I’m a senior communications specialist at IBX. I’m passionate about weight loss through fitness and healthy eating. I stay active by walking, running, and going to the gym. I also enjoy hiking with my dog along the Wissahickon trails.

10 thoughts on “Morbidly obese, but otherwise healthy

  1. Thanks for this, Sarah. I am within normal weight, but knew it would be best to lose a little bit at my age (I gained 20 pounds a few years ago due to medication, which I am now off). I very recently went to a nutritionist, who really set me straight on my eating habits. I sincerely thought I was doing pretty well, but learned I am not getting enough nutrients. She also wants me to add strength training to my usual walking. I think a convergence of losing my husband, turning 40, and finding out about a couple medical issues these past few years got me really off track with diet/exercise. I’ve now decided at 43 I want to be the best me that I can be!
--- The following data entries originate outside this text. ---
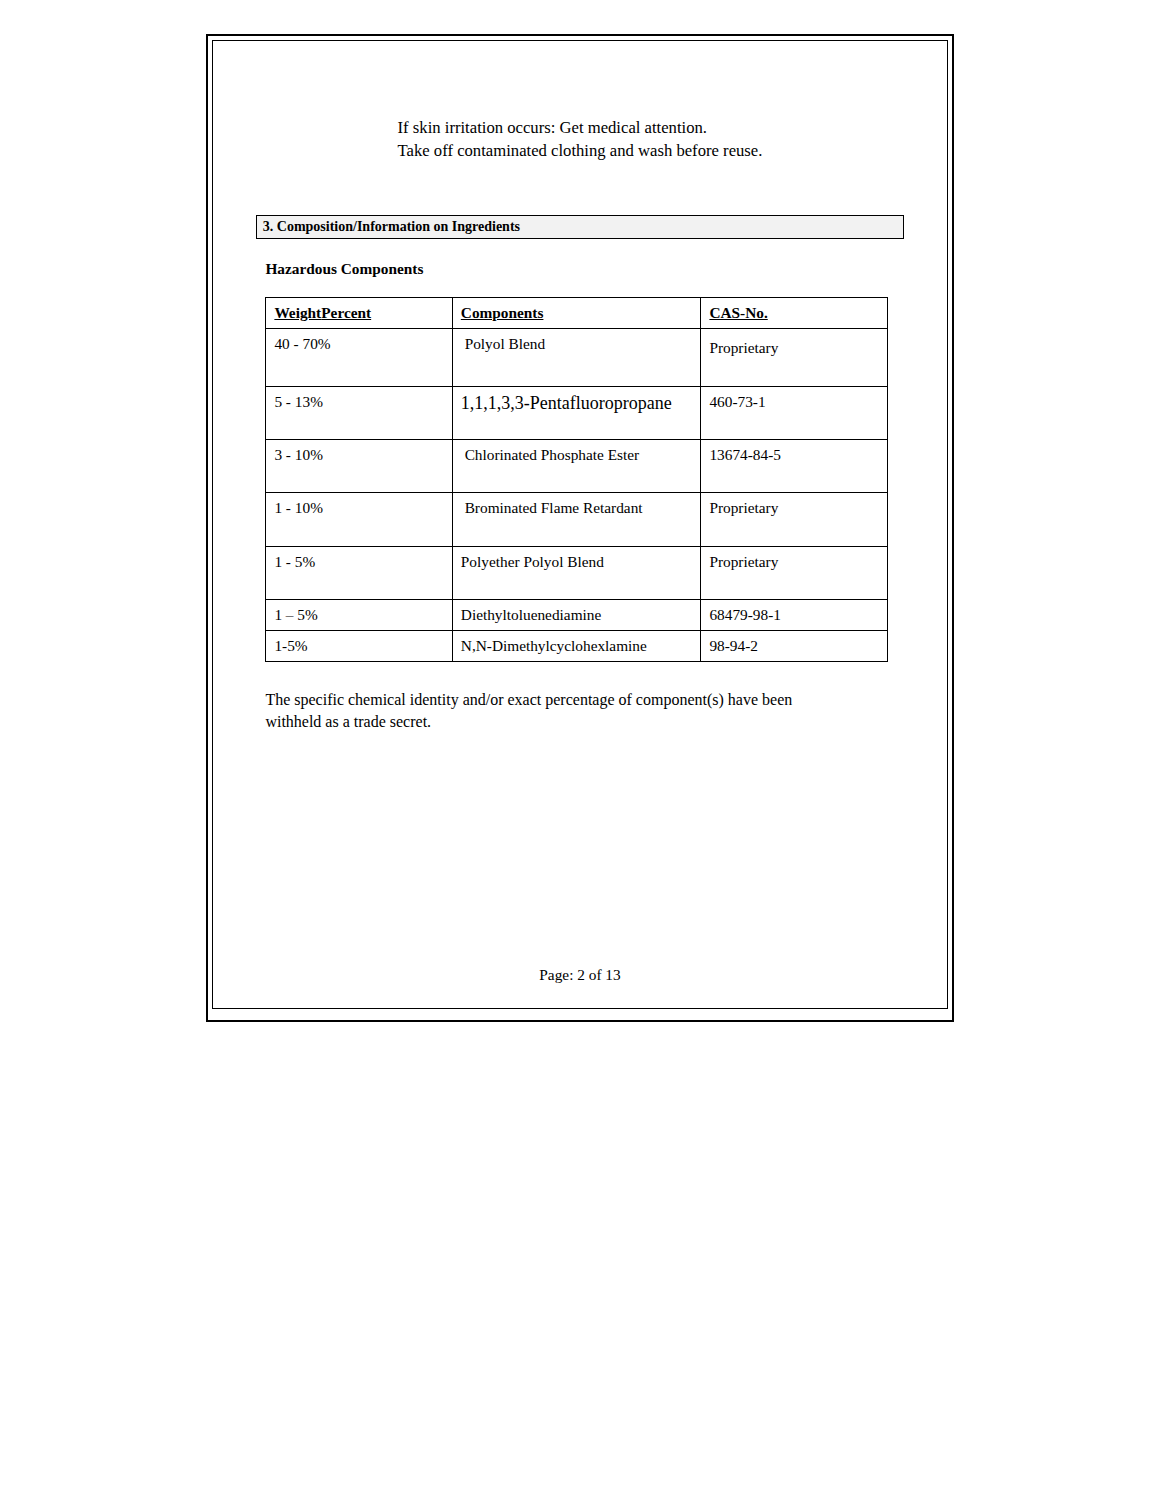If skin irritation occurs: Get medical attention.
Take off contaminated clothing and wash before reuse.
3. Composition/Information on Ingredients
Hazardous Components
| Weight Percent | Components | CAS-No. |
| --- | --- | --- |
| 40 - 70% | Polyol Blend | Proprietary |
| 5 - 13% | 1,1,1,3,3-Pentafluoropropane | 460-73-1 |
| 3 - 10% | Chlorinated Phosphate Ester | 13674-84-5 |
| 1 - 10% | Brominated Flame Retardant | Proprietary |
| 1 - 5% | Polyether Polyol Blend | Proprietary |
| 1 – 5% | Diethyltoluenediamine | 68479-98-1 |
| 1-5% | N,N-Dimethylcyclohexlamine | 98-94-2 |
The specific chemical identity and/or exact percentage of component(s) have been withheld as a trade secret.
Page: 2 of 13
  2. Sarah, your story continues to be a huge inspiration to me in taking the healthy steps I need in my life. I love that your transformation begin with one moment of clarity followed by finding ENJOYABLE and SUSTAINABLE ways to change your life. Being healthy should never be a pain!

  3. Sarah — Your story and what you have accomplished is nothing short of amazing. You continue to inspire and impress me! Thanks for sharing your incredible journey — I know it will inspire others.

  4. Great story Sarah. Congrats on your success! My “oh no” moment came when the doctor told me I had Type 2 diabetes. Good news is he recommended a diet and I lost 40 pounds and am controlling the diabetes. Now I just to get myself to the gym…

  5. Your story is an inspiration! You took control of your life and made something positive happen for yourself. That is no small accomplishment. I’ve been struggling with my gym attendance even though I know that – once I get there and get done – I feel great about myself. I only wish I had brought my sneakers today.

  6. Thanks Sarah for sharing your story. I needed to read your story at this point in my life. I will be 30 next year and I am trying to get fit for myself and my family. I am 230lbs which is 3 pounds from my highest pregnancy weight in 2008. I felt hopeless but your story proves that losing a large amount of weight can be done if I am patient, dedicated and determined like you.